\section{Discussion}\label{sec:discussion}

\paragraph{Attention Formulation.} 
In this paper, our attention formulation in Definition~\ref{def:forward_comp} exactly matches the softmax attention in the traditional notation system~\cite{vsp+17}, with only some basic notational differences. Specifically, recalling Definition~\ref{def:forward_comp}, we compute the query-key attention matrix as 
%\begin{align*}
$
D^{-1} \underbrace{\exp(X_{\ell} Q K^\top X_{\ell}^\top)}_{:=A}
$, 
%\end{align*}
where $D^{-1} A$ recovers the computation $\mathrm{Softmax}(\frac{\wt{Q} \wt{K}^\top}{\sqrt{d}})$ (with $\wt{Q} := X_{\ell} W_Q$, $\wt{K} := X_{\ell} W_K$) in~\cite{vsp+17}. 

The key difference is that we use $Q$ and $K$ to denote $W_Q$ and $W_K$, and we use $A$ to denote the numerator part of the softmax computation in each row, while $D^{-1}$ normalizes each row. This means that our theoretical result is highly practical, with perfect alignment to the Transformers used in real LLMs.

\paragraph{Generalization to Multi-Layer Attention.} 
Our main result in Theorem~\ref{thm:main_informal} can be easily generalized to the multilayer case.
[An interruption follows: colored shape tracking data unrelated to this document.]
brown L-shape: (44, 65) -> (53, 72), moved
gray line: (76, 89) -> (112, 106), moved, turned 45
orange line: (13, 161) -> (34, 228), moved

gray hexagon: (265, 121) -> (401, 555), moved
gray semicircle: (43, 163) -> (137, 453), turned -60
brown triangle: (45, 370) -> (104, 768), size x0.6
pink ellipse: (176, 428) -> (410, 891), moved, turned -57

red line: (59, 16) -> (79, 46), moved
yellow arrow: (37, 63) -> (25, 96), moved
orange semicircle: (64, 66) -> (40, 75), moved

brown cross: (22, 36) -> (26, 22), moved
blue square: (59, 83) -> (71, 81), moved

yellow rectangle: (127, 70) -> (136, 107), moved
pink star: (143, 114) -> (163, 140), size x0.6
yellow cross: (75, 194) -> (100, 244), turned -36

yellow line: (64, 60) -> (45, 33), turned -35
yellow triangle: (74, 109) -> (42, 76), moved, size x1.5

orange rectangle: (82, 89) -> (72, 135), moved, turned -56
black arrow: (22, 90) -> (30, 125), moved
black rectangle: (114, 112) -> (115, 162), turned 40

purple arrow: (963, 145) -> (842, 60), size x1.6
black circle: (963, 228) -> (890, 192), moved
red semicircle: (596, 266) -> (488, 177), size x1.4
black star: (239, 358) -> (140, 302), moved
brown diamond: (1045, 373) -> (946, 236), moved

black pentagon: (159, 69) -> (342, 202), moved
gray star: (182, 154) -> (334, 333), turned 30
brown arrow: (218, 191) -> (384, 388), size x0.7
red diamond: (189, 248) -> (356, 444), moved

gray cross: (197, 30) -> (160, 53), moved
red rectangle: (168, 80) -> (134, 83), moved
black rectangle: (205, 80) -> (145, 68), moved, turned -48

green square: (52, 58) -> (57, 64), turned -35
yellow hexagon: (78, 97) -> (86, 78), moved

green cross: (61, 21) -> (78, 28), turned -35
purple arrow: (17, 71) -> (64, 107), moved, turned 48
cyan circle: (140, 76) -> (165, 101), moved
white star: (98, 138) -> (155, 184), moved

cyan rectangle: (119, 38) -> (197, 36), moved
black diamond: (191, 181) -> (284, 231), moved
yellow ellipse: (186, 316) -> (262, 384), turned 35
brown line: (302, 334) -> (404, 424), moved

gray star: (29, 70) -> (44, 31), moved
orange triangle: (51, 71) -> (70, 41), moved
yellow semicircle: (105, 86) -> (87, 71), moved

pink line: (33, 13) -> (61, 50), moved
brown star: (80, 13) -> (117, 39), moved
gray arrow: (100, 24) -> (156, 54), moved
To show this, we first consider the recursive attention computation in Definition~\ref{def:forward_comp}:
\begin{align*}
%$
     X_{\ell+1} \gets D^{-1} \exp(X_{\ell} Q K^\top X_{\ell}^\top) X_{\ell} V,
%$
\end{align*}
where each layer computes its output based on the previous layer’s input and the weight matrices.

In this paper, our result states that given any arbitrary $X_\ell$ we treat the weights $QK^\top$ and $V$ as variables, and we can output a good approximation of $X_{\ell+1}$ denoted as (see
Definition 1.2). In another work~\cite{dsxy23}, they treat the input $X_\ell$ as a variable and study the training. Since our formulation and algorithm treat $X_\ell$ as an input and do not assume anything
specific about its origin, and we can directly combine our result with attention training in~\cite{dsxy23}, our results apply to any layer in the network. Therefore, our methods naturally extend to multi-layer attention by applying them iteratively at each layer.
 
\paragraph{Justification of Assumptions.} 
In this work, our goal is to design an efficient algorithm that can be applied to a broader range of modern transformer architectures. Consequently, our method does not rely on strict assumptions, requiring only assumptions on good initialization points of $x_0$ and $y_0$ (see Definition~\ref{def:assumptions}) and on the regularization term 
%\begin{align*}
$
    \| (W \otimes I) (A_1 \otimes A_2)x \|_2^2 + \| W A_3 y \|_F^2
$
%\end{align*}
in Definition~\ref{def:reg_term}. 

Both assumptions can be easily satisfied in practice. Specifically, the first assumption can be met by spending additional effort in selecting a suitable initialization point, while the second is a standard practice in attention optimization~\cite{gsy23_hyper,llr23} and widely accepted in the broader field of optimization. These assumptions are also weaker than those in previous works, as we do not rely on conditions such as $d = O(\log n)$, $d = o(\log^2 n)$, or bounded entry assumptions as in~\cite{as23,zhdk23}, nor do we overly simplify the problem as in~\cite{syz23,gsy23_hyper,dls23}.